Padahal, pada masa rencana tersebut digulirkan menjadi salah satu proyek yang mendapatkan restu dari Jokowi dan menjadi rencana pembangunan transportasi massal di cekungan Bandung. Proyek cable car yang juga sudah mengantongi izin dari Jokowi itu rencananya akan dibangun melalui beberapa tahap.
Tahap satu, diharapkan dapat diselesaikan selama masa kepemimpinan Jokowi sebagai Presiden. Tidak hanya itu, Ridwan Kamil juga merencanakan tahap selanjutnya pembangunan cable car dilanjutkan setelah Pemilu 2024.
Seperti diketahui, proyek cable car itu akan dikerjakan oleh PT Aditya Dharmaputra Persada Development yang memenangkan tender proyek cable car. Dibangun sebanyak 60 kabin dengan kapasitas 2.400 setiap jam dan diperkirakan akan menghabiskan anggaran hingga Rp 138 milyar.
Sayangnya, lagi-lagi proyek itu belum terealisasi hingga saat ini berakhirnya era Jokowi. Bahkan, proyek itu pun dipertanyakan pakar kebijakan publik Universitas Padjajaran (Unpad) apakah perlu cable car untuk transportasi publik? Kecuali untuk wisata mungkin bisa dikatakan sebagai terobosan baru yang dimiliki Kota Bandung.
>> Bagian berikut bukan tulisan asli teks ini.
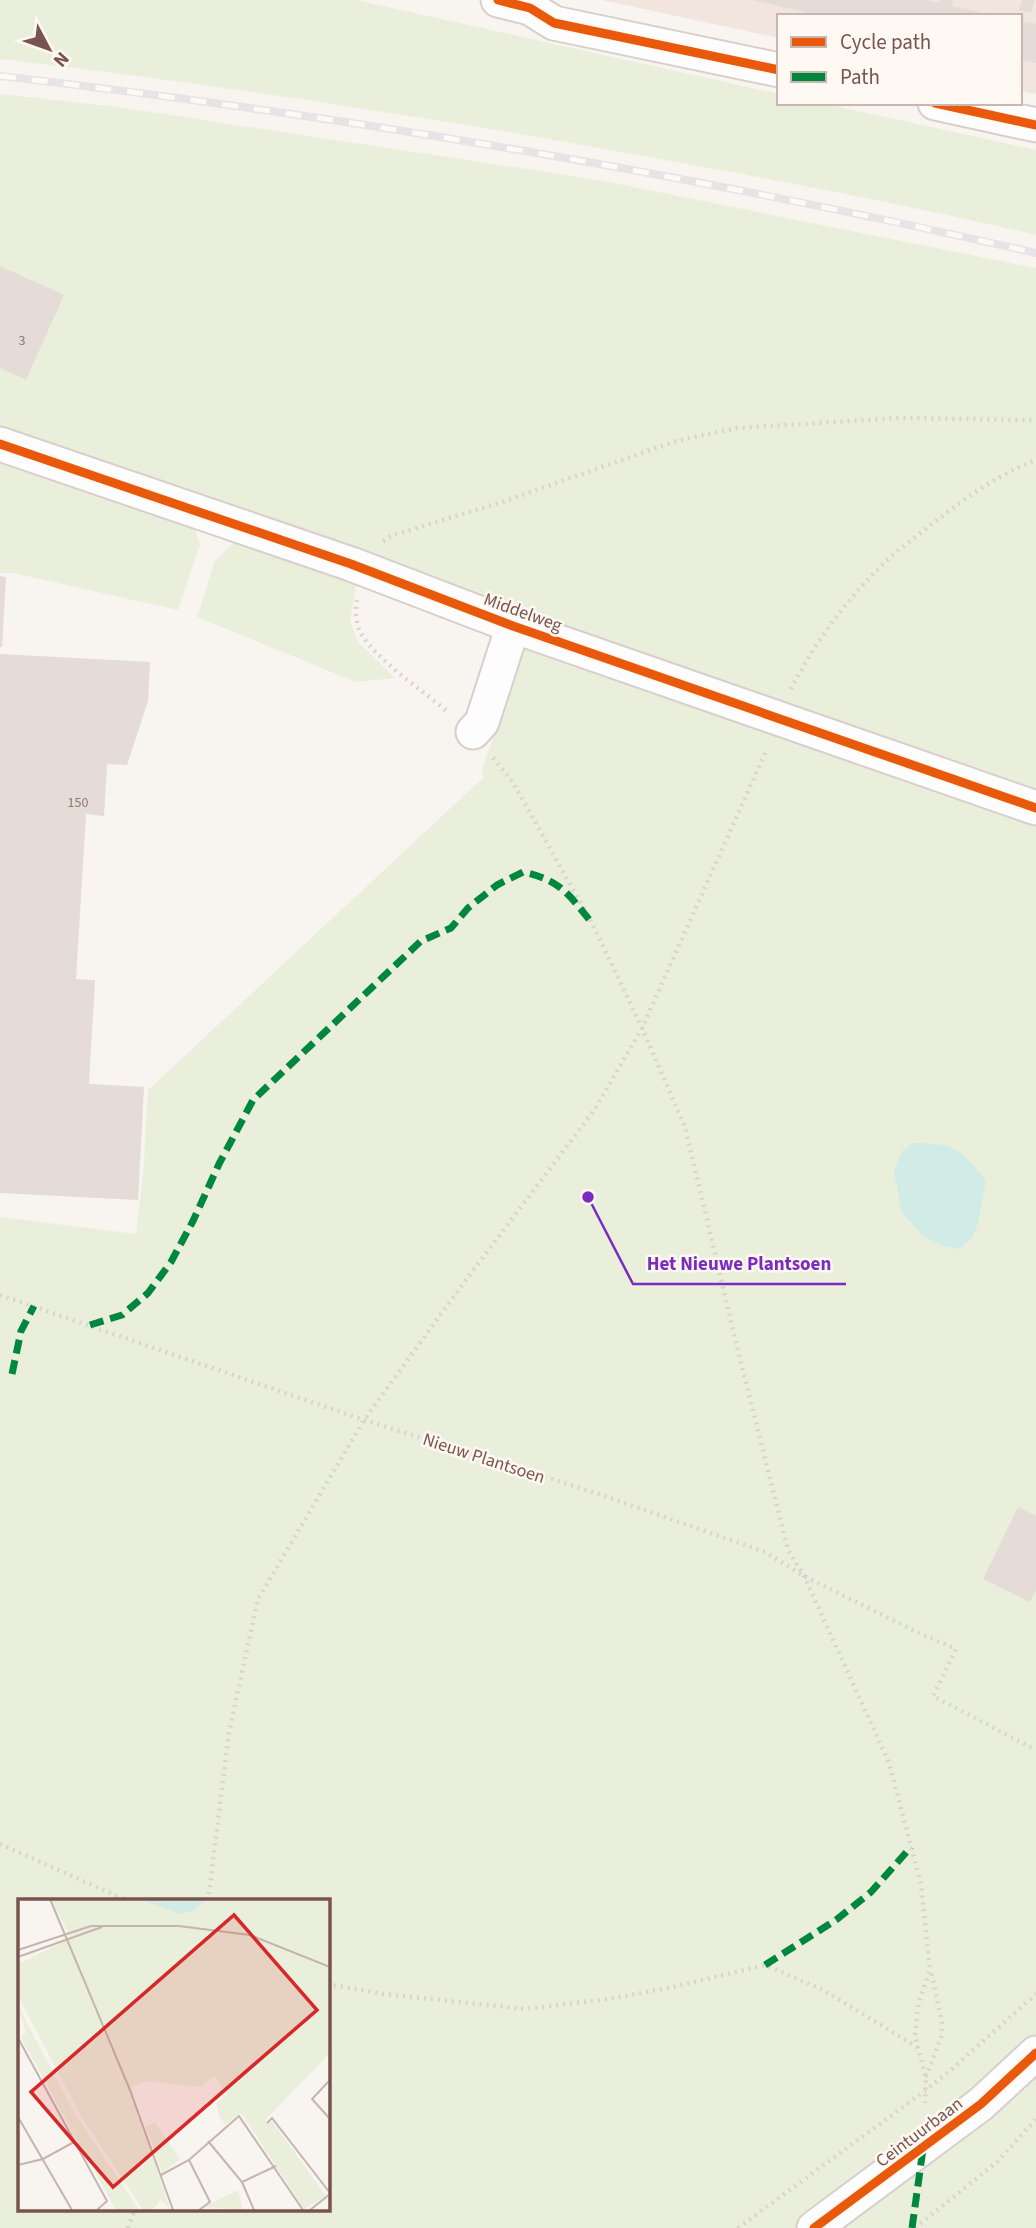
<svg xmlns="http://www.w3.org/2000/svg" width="1036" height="2228" viewBox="0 0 1036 2228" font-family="'Source Sans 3',sans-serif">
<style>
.residential{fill:#f1e5de}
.green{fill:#eaefdb;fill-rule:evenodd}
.water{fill:#d1ebe7}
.building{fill:#e5dbd7}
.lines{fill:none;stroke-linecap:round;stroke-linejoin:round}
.minor-casing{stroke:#d8cfcc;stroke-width:37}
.path{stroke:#dbd2d0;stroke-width:4.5;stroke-dasharray:2 5;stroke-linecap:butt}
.minor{stroke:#fefdfd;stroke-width:33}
.rail-casing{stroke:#e5e4e7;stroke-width:8}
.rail{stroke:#fff8f3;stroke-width:5;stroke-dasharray:16;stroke-linecap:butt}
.quiet{stroke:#00873e;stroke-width:7;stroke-dasharray:14 7;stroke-linecap:butt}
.cycleway-casing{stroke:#fff8f3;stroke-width:13}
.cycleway{stroke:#e8590c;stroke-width:9}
.labels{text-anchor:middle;stroke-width:5;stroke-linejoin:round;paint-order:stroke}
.number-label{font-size:14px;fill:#967872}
.street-label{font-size:18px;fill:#79544e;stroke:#fff8f3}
.inset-road{fill:none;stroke:#c5b4af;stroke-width:2}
.view{fill:#d62828;fill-opacity:0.15;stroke:#d62828;stroke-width:3.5}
.inset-edge{fill:none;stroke:#79544e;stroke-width:3.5}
.leader{fill:none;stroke:#7b2cbf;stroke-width:2.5}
.callout-dot{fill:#7b2cbf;stroke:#fff8f3;stroke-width:2.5}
.callout-label{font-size:19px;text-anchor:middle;font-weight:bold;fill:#7b2cbf;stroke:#fff8f3;stroke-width:5;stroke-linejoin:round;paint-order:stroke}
</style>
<rect width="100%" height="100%" fill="#f8f4f0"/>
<!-- residential -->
<path class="residential" d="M 602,0 L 1036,0 L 1036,94 L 1020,91 L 1020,16 L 779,16 L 779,38 Z"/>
<!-- green -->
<path class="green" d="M 0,0 L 356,0 L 779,94 L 779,103 L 821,103 L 1036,150 L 1036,235 C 899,203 760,177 622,152 C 415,115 208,83 0,59 Z
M 0,94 L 118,107 L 598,180 L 1036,268 L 1036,2228 L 0,2228 L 0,1217 L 136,1234 L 143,1176 L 148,1090 L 484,777 L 482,770 L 534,619 L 0,429 ZM 19,1901 L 327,1901 L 327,2209 L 19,2209 Z
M 0,457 L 194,526 L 200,545 L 178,610 L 13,573 L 0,573 Z
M 236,541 L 357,582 L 350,620 L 358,642 L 395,678 L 356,682 L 197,617 L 215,561 Z"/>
<!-- water -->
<path class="water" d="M 913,1143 C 954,1143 961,1148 986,1181 L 978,1223 L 972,1239 L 959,1249 L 943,1246 L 922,1235 L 902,1212 L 894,1172 L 901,1152 Z"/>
<!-- building -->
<path class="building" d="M 754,0 L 926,0 L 939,3 L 940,0 L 953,0 L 952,6 L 981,12 L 980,16 L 820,16 Z
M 1022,0 L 1034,0 L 1031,13 L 1019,10 Z
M 1020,21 L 1036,24 L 1036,63 L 1020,60 Z
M 0,266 L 64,295 L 26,380 L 0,368 Z
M 0,576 L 6,577 L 2,647 L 0,647 Z
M 0,654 L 150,662 L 148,701 L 127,765 L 107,764 L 104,816 L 86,814 L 76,979 L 95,980 L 89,1084 L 144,1087 L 138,1200 L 0,1193 Z
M 1018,1507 L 1036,1516 L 1036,1590 L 1030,1602 L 983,1579 Z"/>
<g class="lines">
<!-- minor casing -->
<g class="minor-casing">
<path id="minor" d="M 498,0 L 530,8 L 554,23 L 779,70
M 935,103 L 1036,125
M 0,444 L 351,564 L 513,626 L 1036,808
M 473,732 L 482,722 L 513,626
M 814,2228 L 981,2104 L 1036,2053"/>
</g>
<!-- path -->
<path class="path" d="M 383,541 L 391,536 L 505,501 L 676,441 L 737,428 L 899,418 L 1036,420
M 357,600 C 355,609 356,623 360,632 C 376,660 422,690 448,712
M 791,689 C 814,644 846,600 882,565 C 897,550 916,537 932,524 C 965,498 997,475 1036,460
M 493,758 L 512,781 L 592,923 L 642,1028 L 685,1127 L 739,1355 L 788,1550 L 804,1576 L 889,1763 L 921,1884 L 930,1970 L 918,2004 L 915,2036 L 926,2078 L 925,2103
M 0,1295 L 364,1420 L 599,1494 L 765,1552 L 804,1576 L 923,1635 L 956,1649 L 933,1696 L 1036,1750
M 0,1844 L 128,1901
M 208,1901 L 229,1732 L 258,1599 L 364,1420 L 471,1273 L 595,1109 L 642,1028 L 767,749
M 327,1984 L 384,1994 L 525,2009 L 608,1999 L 673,1987 L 765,1965 L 823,1990 L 917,2047
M 926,2077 L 941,2037 L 942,2023 L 931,1971
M 128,2228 L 135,2209
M 738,2228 L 926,2090 L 952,2069 L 1036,1994
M 915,2228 L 997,2162 L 1036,2119"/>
<!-- minor -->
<use href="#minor" class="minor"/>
<!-- rail casing -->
<g class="rail-casing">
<path id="rail" d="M 0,76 C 348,116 694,175 1036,253"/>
</g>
<!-- rail -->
<use href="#rail" class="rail"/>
<!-- quiet -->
<path class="quiet" d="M 90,1325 L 122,1315 L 148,1293 L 171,1262 L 193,1221 L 219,1164 L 253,1100 L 421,941 L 451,928 L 468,908 L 497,885 L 523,872 C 561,880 569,895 592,923
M 12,1374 L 21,1331 L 34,1306
M 765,1965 L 836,1920 L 871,1892 L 911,1847
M 912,2228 L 923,2149"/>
<!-- cycleway casing -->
<g class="cycleway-casing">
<path id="cycleway" d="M 498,0 L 530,8 L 554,23 L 779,70
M 935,103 L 1036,125
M 0,444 L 351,564 L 513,626 L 1036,808
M 814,2228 L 981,2104 L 1036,2053"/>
</g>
<!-- cycleway -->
<use href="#cycleway" class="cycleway"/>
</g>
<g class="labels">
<!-- number labels -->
<g class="number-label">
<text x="22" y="345">3</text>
<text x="78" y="807">150</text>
</g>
<!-- street labels -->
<g class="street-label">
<text transform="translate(523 612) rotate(20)" y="6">Middelweg</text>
<text transform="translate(484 1458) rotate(18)" y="6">Nieuw Plantsoen</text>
<text transform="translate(919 2132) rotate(-37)" y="6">Ceintuurbaan</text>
</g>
</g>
<!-- overview -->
<g transform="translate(18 1899)">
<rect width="312" height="312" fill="#f8f4f0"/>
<path d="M 33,0 L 311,0 L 311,155 L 247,221 L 250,225 L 254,222 L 308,297 L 286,310 L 223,214 L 207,225 L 202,219 L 198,204 L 209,195 L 197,177 L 183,188 L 128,182 L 113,188 L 152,311 L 143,300 L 135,311 L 125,311 L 64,219 L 0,97 L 0,65 L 53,39 ZM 0,107 L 55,211 L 121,311 L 99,311 L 95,306 L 2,137 L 8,134 ZM 137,223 L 162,260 L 144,274 L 128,228 ZM 220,291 L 225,310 L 231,311 L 186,308 Z" fill="#eaefdb"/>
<path d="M 122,0 L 188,0 L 176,12 L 161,15 Z" fill="#d1ebe7"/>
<path class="inset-road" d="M 32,0 L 112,191 L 155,311M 0,51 L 73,27 L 161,27 L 232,36 L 312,68M 0,58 L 84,28M 0,139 L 89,302 L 79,311M 312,181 L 294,200 L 312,220M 0,218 L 54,311M 249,224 L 254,219 L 312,294M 190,242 L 224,283 L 236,311M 171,261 L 192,303 L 181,311M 0,266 L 25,260 L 56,243M 143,276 L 171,261 L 221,217 L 285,311M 224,283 L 258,267M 292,311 L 312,295"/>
<path class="view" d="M 216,16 L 299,111 L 95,288 L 13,193 Z"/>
<rect width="312" height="312" class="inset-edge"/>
</g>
<!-- callouts -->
<path class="leader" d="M588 1197L633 1284H846"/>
<circle class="callout-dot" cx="588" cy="1197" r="7"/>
<g class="callout-label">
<text x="739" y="1270">Het Nieuwe Plantsoen</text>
</g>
<!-- legend -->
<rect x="777" y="14" width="245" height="91" fill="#fff8f3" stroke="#c9b6b1" stroke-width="2"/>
<rect x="791" y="37" width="35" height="10" fill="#e8590c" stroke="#c9b6b1" stroke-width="2"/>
<text x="840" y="49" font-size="21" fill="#79544e">Cycle path</text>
<rect x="791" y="72" width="35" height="10" fill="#00873e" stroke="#c9b6b1" stroke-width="2"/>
<text x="840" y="84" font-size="21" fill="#79544e">Path</text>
<!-- north arrow -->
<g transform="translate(49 49) rotate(131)" stroke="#fff8f3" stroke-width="5" paint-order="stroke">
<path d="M0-5L12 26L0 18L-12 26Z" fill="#79544e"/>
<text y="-10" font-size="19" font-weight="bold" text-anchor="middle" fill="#79544e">N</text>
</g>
</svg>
“Kalau untuk cable car menurut saya, apakah perlu? sepertinya konsepnya lebih ke wisata terlebih kalau memang kota Bandung ini dikenal sebagai salah satu Kota wisata. Urgentnitasnya kalau dari angka 1 sampai 10 mungkin ada di angka 2,” beber Yogi.
Yogi menegaskan, dalam membangun alat transportasi harus jelas terlebih dahulu apakah dibangun untuk transportasi publik, wisata atau pengangkutan barang dan cable car tidak terlalu urgent.
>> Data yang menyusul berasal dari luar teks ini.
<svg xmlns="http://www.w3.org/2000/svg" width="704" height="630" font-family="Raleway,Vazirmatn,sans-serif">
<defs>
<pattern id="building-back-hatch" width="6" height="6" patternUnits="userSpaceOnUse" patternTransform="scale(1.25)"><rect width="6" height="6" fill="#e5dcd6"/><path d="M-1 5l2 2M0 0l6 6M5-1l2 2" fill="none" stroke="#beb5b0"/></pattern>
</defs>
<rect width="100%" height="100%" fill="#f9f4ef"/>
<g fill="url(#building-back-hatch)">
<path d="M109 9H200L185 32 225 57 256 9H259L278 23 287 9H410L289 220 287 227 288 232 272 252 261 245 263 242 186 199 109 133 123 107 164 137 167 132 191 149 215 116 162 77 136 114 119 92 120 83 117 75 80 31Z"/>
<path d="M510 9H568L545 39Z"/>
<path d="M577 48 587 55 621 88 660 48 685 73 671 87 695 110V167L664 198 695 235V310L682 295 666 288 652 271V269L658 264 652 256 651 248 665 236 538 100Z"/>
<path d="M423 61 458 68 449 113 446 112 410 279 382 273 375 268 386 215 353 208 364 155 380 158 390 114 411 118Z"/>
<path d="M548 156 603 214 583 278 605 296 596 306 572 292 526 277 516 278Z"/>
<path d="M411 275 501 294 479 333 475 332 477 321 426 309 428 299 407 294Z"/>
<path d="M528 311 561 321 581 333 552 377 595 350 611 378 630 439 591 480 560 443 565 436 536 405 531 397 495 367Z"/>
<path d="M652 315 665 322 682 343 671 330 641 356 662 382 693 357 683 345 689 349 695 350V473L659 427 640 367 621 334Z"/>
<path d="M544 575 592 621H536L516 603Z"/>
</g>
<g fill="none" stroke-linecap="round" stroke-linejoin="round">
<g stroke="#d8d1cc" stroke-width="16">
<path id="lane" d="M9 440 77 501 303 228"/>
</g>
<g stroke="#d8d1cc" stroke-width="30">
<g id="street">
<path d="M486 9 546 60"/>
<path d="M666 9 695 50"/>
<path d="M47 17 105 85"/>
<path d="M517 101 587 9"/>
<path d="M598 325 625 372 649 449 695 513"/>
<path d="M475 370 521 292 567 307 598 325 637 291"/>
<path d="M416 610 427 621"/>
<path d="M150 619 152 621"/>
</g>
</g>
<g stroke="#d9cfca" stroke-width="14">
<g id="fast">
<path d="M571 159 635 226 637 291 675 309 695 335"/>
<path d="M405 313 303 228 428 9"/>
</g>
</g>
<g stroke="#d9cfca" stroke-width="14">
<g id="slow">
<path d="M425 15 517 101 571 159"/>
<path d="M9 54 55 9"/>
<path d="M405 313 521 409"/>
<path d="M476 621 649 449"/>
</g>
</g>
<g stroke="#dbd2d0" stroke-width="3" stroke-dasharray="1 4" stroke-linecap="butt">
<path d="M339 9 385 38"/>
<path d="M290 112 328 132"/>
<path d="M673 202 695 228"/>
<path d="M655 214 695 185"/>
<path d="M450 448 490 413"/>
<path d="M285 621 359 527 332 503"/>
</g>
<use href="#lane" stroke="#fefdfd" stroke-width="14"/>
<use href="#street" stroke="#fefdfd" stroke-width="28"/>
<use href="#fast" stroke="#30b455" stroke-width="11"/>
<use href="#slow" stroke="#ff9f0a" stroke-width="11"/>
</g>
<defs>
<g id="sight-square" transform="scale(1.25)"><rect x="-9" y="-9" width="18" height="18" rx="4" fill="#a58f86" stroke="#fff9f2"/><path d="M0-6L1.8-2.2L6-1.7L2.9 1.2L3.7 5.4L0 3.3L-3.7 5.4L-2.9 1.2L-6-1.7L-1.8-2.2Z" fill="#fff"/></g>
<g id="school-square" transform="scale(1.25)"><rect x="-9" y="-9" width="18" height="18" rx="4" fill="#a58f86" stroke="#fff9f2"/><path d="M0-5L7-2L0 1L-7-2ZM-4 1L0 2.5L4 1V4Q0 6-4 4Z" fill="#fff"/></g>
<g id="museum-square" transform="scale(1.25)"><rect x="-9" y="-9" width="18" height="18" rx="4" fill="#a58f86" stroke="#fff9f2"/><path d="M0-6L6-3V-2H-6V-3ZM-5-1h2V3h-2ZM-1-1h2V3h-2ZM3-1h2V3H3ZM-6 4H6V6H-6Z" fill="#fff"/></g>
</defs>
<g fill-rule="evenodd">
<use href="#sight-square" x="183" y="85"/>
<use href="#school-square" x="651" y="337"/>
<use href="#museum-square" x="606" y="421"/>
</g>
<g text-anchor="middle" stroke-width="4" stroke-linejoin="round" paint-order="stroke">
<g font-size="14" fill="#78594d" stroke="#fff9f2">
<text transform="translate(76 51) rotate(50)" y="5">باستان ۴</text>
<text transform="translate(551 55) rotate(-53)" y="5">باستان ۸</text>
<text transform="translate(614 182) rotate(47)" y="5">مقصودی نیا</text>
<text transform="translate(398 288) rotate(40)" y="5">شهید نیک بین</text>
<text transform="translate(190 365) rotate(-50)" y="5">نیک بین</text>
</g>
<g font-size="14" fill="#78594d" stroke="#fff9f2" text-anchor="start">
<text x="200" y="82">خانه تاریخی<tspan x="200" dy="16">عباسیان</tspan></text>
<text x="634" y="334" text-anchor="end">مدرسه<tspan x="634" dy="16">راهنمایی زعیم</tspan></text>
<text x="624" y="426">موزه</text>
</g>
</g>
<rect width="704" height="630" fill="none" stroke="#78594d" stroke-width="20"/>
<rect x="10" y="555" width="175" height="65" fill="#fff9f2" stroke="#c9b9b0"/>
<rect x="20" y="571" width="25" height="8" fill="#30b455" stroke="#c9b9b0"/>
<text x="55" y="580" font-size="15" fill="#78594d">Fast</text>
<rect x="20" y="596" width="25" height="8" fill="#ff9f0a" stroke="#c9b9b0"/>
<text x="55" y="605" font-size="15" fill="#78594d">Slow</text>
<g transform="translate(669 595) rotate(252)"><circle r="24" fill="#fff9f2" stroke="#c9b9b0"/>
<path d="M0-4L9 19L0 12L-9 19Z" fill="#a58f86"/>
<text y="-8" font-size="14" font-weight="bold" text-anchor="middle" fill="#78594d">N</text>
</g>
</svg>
“Dalam menggulirkan sebuah pembangunan, balik lagi, semua harus metang mulai dari perencanaannya, terlebih tidak mudah untuk merealisasikan yang akan berdampak jangka panjang bagi masyarakat,” imbuhnya.
Kalau hanya membangun, tambah Yogi, mungkin mudah, tapi dia mengingatkan harus terintegrasi dengan pihak-pihak terkait, termasuk warga yang akan merasakan dampaknya.
“Analisinya pasti panjang, mulai dari rencana, administasinya, lahannya, dan termasuk pembangunannya. Hingga akhirnya semua sudah terintegrated dan matang, barulah digulirkan dan di eksekusi. Jangan sampai hanya membangun saja,” tandas Yogi.
Pakar lainnya pun ikut bersuara terkait proyek cable car yang dinilai tidak efektif yaitu pakar transportasi ITB, Sony Sulaksono. Menurutnya, cable car atau kereta gantung kurang layak untuk kawasan Bandung.
Menurutnya, pertama, kereta gantung itu sebenarnya konstruksinya harus lurus, dan setiap belokan harus ada tiang khusus, satu motor untuk menari, dan satu lagi motor untuk mendorong.
“Sehingga dia berbelok. Kalau kereta gantung itu mengikuti jalan di Kota bandung, maka terlalu banyak belokan. Jadi, tidak efektif,” ujar Sony.
Sony juga mengatakan kalau kereta gantung itu memang diperuntukkan di kawasan pegunungan. Namun, kawasan yang memiliki sifat lurus. Berbeda dengan Bandung Raya. “Beda dengan LRT metro capsul, misalnya mono rel bisa berbelok mengikuti bentuk jalan kalau di bangun di atas jalan,” tambahnya lagi,
Terlebih lagi, biayanya tak jauh berbeda dengan kereta gantung. “Jadi, menurut saya kereta gantung terlalu memaksakan kalau kita membangun untuk kawasan Bandung,” tegasnya Sony.